Com os estudos realizados na interdisciplina de Educação de Jovens e Adultos, aprendi muito sobre esta modalidade de ensino. Não sabia que esta possuía características e propostas pedagógicas que levam em consideração as especificidades dos alunos. Elas envolvem a realidade dos jovens e adultos, considerando que eles se encontram na condição de não crianças, condição de excluídos da escola e a condição de membros de determinados grupos sociais.Observei também que muitas escolas não estão preparadas para receber os jovens e adultos, pois estão adaptadas para as crianças, pois segundo Marta “a adequação da escola é para um grupo que não é o “alvo original” da instituição.

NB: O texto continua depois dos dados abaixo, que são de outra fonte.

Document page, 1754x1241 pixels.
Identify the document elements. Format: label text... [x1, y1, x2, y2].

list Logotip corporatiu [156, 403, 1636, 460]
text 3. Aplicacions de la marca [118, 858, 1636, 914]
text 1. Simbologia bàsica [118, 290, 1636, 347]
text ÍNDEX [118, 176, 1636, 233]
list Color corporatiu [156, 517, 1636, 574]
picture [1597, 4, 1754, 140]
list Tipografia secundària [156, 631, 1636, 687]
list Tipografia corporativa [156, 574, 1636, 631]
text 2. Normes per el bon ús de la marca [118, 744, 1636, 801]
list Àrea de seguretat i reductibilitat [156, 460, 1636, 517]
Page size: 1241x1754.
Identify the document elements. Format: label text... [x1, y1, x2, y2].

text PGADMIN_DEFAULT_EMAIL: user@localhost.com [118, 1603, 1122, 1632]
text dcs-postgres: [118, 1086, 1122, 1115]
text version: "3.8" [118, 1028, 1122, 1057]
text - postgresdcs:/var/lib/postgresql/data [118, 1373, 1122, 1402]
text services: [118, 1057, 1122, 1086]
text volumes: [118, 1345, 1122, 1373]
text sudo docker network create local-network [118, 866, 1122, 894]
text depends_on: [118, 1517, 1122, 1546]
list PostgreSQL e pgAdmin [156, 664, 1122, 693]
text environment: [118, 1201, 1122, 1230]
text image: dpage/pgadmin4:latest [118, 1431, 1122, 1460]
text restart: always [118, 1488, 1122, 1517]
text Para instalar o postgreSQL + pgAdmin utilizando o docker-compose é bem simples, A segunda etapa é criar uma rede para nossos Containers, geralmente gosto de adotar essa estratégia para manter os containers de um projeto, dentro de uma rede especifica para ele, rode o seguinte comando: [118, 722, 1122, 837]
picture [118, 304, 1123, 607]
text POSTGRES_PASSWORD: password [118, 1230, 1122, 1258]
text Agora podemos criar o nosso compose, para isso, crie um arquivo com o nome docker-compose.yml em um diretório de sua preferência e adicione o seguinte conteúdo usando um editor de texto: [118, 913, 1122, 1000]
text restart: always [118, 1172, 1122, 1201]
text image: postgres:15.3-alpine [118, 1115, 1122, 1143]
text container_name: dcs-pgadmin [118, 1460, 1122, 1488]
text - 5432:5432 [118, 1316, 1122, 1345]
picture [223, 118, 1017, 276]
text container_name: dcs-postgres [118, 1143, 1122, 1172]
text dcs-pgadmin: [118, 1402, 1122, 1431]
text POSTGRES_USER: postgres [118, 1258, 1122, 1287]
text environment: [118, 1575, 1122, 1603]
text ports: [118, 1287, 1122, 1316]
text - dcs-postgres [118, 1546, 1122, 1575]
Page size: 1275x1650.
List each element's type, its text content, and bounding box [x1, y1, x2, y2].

Currículos, programas, métodos de ensino foram originalmente concebidos para crianças” (Oliveira, 1999, p. 03).

Didática, Planejamento e Avaliação

Na interdisciplina de Didática, Planejamento e Avaliação com os estudos realizados percebi que devemos nos preocupar com a prática em sala de aula, assim como o propósito de Comênio devemos “Ensinar tudo a Todos”.
Eu procuro proporcionar aos alunos atividades que valorizam a individualidade e a troca de experiência entre professor/alunos, aluno/alunos e aluno/professor, sempre levando em conta o ponto de vista do aluno.
Quando planejo uma aula ou um projeto, um dos meus objetivos é que no futuro meus alunos me vissem como a professora que os desafiou com questionamentos a partir do seu conhecimento, com atividades prazerosas, confrontou sua com as idéias de cada um, e que ajudou a serem cidadãos autônomos e críticos, encorajados a demonstrar seu ponto de vista em qualquer lugar que freqüente, pois segundo Paulo Freire “não há comunicação sem diálogo, sendo assim não há aprendizagem”.

domingo, 8 de novembro de 2009

Língua Brasileira de Sinais – Libras

Com os estudos realizados até este momento na interdisciplina de Libras, percebi que as pessoas surdas, são seres humanos iguais a qualquer pessoa, somente tem uma deficiência, mas que são capazes de se comunicar, trabalhar, se divertir, namorar, estudar....
Antes de iniciar este semestre eu tinha uma idéia de que todas as pessoas surdas eram mudas, mas depois das leituras realizadas e da aula presencial com a professora Carolina Sperb, percebi que minha idéia estava equivocada, já que muitas pessoas surdas não falam porque não aprenderam a falar.
Estudando as comunidades e a cultura dos surdos, destaco os aspectos que achei mais importantes. A cultura surda foi criada para diminuir a dificuldade dos surdos de compreensão do mundo e de serem compreendidos. Neste sentido a Língua Brasileira de Sinais (Libras) é uma língua própria, que podemos chamar do segundo idioma Brasileiro. Eles possuem regras de comportamento e valores, as comunidades surdas são compostas de pessoas surdas e pessoas ditas ”normais”. Este pra mim é um dos aspectos mais importantes destas comunidades, onde não encontramos discriminação e sim muita interação entre os participantes.